(Images with pose keypoints)
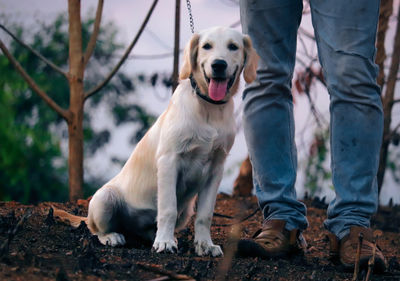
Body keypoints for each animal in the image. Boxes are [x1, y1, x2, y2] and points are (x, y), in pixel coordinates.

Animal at [54, 26, 256, 256]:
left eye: (233, 46)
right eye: (207, 46)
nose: (218, 65)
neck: (209, 108)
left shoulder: (216, 168)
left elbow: (205, 215)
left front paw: (205, 245)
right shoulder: (169, 160)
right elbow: (168, 208)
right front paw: (165, 243)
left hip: (186, 211)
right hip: (104, 198)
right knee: (96, 229)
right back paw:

Task instructions: Once you reach the line that holds "right shoulder: (169, 160)", print it and every line after it through the end of the records, word for word.

Response to this task:
right shoulder: (169, 160)
right elbow: (168, 208)
right front paw: (165, 243)
left hip: (186, 211)
right hip: (104, 198)
right knee: (96, 229)
right back paw:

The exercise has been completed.